James Perry Wiseman (born April 21, 1949) is a former Canadian politician in Ontario. He was a New Democratic Party member of the Legislative Assembly of Ontario from 1990 to 1995.

==Background==
Wiseman has a Bachelor of Arts degree from the University of Toronto and a Master of Arts degree from McMaster University. He worked as a high school history teacher before entering political life. His son, Evan, ran for the NDP in the 2011 election in the riding of Ajax—Pickering. He was active in the environmental movement. He was the founding member of a local environment group called Pickering/Ajax Citizens Together For The Environment.

==Politics==
Wiseman ran for the Ontario legislature in the 1987 provincial election, and finished third behind Liberal Norah Stoner and a Progressive Conservative candidate in the Greater Toronto Area riding of Durham West. He ran for the federal New Democratic Party in the Canadian election of 1988 in the riding of Ontario. During the campaign, he spoke against Toronto dumping garbage at Brock West a local garbage dump. He finished third behind Progressive Conservative René Soetens and a Liberal candidate.

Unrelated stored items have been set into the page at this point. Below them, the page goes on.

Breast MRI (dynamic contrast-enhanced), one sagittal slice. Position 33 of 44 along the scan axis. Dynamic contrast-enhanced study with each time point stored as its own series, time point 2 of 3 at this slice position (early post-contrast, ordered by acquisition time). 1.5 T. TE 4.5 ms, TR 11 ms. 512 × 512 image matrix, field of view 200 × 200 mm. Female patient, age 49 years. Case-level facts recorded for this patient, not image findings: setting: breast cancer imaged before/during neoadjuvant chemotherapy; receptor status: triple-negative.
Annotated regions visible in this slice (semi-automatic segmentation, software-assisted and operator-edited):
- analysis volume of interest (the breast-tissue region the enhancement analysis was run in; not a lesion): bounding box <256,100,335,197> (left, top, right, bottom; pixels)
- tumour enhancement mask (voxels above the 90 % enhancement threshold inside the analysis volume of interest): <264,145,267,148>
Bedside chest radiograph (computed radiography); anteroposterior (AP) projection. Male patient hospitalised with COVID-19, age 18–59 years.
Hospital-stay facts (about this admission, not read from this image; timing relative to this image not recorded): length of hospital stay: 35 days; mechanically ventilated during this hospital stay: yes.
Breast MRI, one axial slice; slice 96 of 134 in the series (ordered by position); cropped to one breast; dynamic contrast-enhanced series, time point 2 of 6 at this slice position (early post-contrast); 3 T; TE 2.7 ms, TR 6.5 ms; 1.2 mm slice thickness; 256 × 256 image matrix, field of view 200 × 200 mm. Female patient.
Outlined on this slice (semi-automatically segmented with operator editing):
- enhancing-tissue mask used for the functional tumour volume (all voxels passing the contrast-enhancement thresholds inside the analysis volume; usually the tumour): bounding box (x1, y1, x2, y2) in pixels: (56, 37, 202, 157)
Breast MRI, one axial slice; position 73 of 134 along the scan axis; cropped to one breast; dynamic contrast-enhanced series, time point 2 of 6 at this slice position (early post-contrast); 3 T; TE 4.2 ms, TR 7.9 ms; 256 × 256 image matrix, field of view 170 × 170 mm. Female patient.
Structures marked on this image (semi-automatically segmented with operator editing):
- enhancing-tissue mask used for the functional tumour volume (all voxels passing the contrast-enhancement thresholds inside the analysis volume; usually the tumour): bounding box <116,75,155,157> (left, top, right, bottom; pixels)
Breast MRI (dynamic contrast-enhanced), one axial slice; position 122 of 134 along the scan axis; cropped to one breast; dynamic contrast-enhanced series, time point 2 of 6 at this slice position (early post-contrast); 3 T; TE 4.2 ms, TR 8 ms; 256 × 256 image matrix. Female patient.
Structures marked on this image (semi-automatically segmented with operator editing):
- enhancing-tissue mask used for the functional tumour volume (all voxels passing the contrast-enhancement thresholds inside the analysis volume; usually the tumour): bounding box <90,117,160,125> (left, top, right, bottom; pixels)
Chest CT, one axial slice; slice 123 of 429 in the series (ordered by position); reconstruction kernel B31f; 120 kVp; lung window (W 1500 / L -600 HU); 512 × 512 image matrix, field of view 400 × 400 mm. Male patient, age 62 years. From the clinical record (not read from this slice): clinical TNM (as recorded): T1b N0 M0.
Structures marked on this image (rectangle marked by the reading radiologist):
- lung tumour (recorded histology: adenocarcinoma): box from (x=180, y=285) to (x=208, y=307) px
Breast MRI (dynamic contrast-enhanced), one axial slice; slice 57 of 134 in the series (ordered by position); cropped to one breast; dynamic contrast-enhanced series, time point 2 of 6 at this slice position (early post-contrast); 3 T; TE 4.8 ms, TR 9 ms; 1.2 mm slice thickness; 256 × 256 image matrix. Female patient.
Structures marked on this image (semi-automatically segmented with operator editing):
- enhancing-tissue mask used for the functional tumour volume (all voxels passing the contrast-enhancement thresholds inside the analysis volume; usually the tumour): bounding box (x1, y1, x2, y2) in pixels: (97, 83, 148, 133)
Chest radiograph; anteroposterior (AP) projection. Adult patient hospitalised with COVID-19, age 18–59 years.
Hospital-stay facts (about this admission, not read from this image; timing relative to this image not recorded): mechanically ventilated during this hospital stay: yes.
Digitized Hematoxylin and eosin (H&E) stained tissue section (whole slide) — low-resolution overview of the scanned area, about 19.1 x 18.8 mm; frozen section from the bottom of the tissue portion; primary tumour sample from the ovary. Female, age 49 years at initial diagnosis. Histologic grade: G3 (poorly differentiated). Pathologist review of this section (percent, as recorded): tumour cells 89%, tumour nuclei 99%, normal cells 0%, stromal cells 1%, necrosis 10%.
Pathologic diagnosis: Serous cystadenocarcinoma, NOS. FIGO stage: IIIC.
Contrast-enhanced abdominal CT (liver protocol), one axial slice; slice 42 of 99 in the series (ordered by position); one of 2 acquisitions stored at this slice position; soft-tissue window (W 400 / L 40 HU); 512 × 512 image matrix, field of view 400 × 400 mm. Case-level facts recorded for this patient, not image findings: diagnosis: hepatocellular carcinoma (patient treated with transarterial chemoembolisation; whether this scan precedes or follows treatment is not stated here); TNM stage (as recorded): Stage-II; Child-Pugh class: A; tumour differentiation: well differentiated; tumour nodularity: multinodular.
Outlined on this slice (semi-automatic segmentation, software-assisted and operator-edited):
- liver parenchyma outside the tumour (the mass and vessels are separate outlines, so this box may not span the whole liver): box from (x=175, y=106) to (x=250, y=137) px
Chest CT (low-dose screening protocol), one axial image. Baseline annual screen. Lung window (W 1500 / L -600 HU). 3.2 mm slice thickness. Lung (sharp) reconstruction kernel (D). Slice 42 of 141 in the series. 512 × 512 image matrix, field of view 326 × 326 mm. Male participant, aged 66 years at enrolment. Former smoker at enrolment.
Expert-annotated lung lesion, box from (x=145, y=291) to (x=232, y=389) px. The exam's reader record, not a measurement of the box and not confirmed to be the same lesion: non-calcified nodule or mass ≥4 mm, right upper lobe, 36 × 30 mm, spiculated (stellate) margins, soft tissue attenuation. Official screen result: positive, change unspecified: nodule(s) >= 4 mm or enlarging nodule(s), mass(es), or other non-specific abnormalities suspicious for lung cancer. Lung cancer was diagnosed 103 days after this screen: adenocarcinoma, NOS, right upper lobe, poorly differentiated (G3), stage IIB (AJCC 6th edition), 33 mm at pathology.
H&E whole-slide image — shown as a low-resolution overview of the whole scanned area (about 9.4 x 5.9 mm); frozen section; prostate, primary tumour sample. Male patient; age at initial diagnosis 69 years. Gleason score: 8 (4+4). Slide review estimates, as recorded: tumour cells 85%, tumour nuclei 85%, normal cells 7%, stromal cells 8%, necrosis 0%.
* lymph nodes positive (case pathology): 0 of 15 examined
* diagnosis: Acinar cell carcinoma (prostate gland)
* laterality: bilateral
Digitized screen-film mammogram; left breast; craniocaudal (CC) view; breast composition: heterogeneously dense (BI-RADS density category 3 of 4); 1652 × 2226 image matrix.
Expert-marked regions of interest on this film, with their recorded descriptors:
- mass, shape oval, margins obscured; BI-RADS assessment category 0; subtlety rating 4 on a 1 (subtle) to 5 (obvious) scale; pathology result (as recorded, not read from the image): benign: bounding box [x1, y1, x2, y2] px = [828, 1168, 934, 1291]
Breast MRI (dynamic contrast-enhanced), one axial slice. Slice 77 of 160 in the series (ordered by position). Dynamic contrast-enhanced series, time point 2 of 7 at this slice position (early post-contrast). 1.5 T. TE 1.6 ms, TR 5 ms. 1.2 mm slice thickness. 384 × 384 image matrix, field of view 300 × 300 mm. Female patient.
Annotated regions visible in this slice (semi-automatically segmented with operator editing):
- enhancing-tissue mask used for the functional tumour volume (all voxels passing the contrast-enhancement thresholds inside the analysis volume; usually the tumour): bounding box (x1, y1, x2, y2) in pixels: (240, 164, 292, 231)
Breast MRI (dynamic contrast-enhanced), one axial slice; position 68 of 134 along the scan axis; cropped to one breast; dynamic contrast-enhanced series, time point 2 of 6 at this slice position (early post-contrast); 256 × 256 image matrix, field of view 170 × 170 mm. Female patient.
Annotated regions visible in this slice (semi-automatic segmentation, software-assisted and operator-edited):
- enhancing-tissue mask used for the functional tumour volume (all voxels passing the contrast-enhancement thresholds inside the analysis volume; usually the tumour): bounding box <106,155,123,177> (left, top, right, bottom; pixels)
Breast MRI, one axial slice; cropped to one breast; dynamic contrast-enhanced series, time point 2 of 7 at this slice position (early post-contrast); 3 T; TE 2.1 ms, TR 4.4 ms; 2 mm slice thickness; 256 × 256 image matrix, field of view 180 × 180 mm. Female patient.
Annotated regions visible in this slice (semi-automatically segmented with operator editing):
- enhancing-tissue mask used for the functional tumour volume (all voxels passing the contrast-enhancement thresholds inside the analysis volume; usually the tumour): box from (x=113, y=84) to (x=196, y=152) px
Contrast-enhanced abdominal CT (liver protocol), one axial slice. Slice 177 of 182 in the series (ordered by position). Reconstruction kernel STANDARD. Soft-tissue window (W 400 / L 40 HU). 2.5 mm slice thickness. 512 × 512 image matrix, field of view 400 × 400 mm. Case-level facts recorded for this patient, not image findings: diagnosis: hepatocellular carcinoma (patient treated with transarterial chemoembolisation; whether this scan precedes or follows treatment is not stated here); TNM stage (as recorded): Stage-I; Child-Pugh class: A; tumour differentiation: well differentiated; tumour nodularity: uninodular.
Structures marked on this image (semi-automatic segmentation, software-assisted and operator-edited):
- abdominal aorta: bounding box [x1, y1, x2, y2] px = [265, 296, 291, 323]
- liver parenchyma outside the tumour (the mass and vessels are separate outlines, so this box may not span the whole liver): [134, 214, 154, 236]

Wiseman ran again in the provincial election of 1990. This time he was elected over Norah Stoner by 1,982 votes. During the next five years in government he served as parliamentary assistant to several ministers between 1991 and 1995.

In 1992, Wiseman and fellow Durham MPP Drummond White became involved in a minor controversy when it was found they were billing taxpayers for the cost of renting a shared apartment in Toronto. He claimed that working long hours as an MPP justified his need for the apartment. Due to the publicity, he and White ended the lease in August 1992.

In 1995, Wiseman helped broker a deal between the Town of Pickering and the Pickering Harbour Company. Development around Frenchman's Bay had been frozen since 1966 when the town objected to a development proposal. The company claimed it wasn't bound by municipal rules since it was a federally chartered company. The new deal allowed development to proceed as long as municipal rules were followed.

In the 1995 provincial election, Wiseman finished third in Durham West, falling almost 20,000 votes behind Progressive Conservative Janet Ecker.

He stood for office again in the provincial election of 1999 for the redistributed riding of Pickering—Ajax—Uxbridge, but received only 2,814 votes—and again lost to Janet Ecker by almost 20,000 votes. Wiseman returned to teaching at Ajax High School after leaving the legislature.